Oil Burner Ignition Transformers

Oil burner ignition transformers (obits) can be found in oil and gas heatings, where they are used to produce an arc which ignites the flame. they are directly connected to the mains (230V primary winding in Europe), while the secondary winding gives 10kV(eff) between the two high voltage leads, and 5kV(eff) between each one and the iron core. This is called a center-tapped secondary (mid-point grounded). The iron core is connected to the green/yellow earth lead and must be connected to the PE (protection earth) contact of the socket.

The photo shows a typical unit, which is often used in Germany and probably other European countries. The electrical connections are on the down side and can't be seen on this picture. There are usually three leads, one with three wires for the mains connection, and two thickly insulated ones for the high voltage output.

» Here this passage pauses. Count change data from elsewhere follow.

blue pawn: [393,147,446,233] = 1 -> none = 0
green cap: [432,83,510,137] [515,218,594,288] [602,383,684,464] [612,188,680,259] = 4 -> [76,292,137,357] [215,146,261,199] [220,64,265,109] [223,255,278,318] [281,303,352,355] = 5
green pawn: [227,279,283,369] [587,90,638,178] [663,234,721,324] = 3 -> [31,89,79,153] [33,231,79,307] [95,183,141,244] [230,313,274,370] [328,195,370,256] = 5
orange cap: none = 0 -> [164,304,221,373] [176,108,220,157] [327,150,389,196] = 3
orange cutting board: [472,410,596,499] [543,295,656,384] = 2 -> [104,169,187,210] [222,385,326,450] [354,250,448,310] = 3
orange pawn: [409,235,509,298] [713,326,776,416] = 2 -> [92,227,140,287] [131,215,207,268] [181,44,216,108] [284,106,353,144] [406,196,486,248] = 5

Obits are current limited to about 25mA between the HV leads, i.e. they may be short-circuited on the secondary side. However, the short-circuit time must be kept below 1 minute, and the obit must cool down for 2 minute before the next short-circuit period.

It is possible to parallel several identical units (on the primary as well as on the secondary side), to obtain a higher current output. You have to pay attention to correct phase when connecting the HV leads. This is checked by bringing the leads to be connected near each other. If no arc can be jumps between them, they may safely be connected. Otherwise, either the primary or secondary leads must be swapped.

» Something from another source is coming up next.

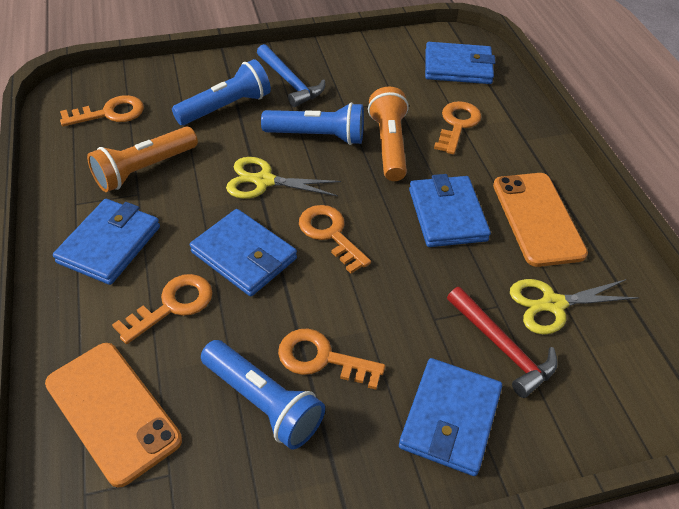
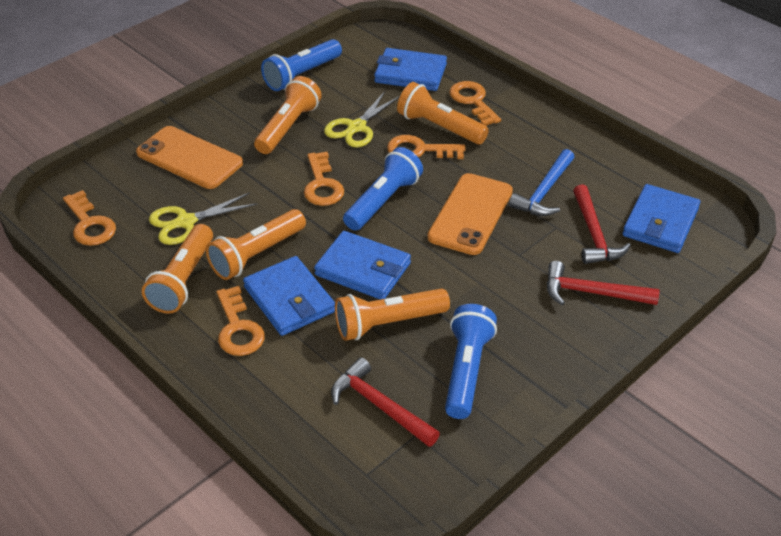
blue wallet: [53,199,160,285] [190,209,297,296] [399,358,502,476] [409,174,491,247] [425,42,496,84] = 5 -> [243,256,335,336] [314,231,411,300] [374,48,447,91] [623,184,700,253] = 4
orange flashlight: [87,127,198,192] [368,87,409,181] = 2 -> [142,224,213,314] [206,209,306,280] [254,76,322,154] [335,288,450,341] [397,82,489,145] = 5
red hammer: [447,287,558,398] = 1 -> [331,358,440,447] [547,261,660,305] [573,184,631,264] = 3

Power supply with 9 obits in parallel, giving an output current of more than 200mA. The obits are mounted inside the wooden case.

It is also possible to cascade obits for higher voltage, but it is not possible to use the straight forward method paralleling the primaries while connecting the secondaries in series. This shorts out the secondaries, as they are all "midpoint grounded". The trick to be used instead is illustrated in the circuit diagram below. Note that only one transformer is actually connected to the mains. All others are fed by one half of their secondaries, while the other half feeds the next in turn. This way, every obit adds only 5kV to the output voltage.

Cascaded Obits. The case or iron core serves as the midpoint connection (which is usually grounded). As the midpoints here are at successively higher voltages, the obits must be well insulated against ground and each other.
Note that the cores (and primary windings) of all but the middle obit are on high voltage, and must not be touched!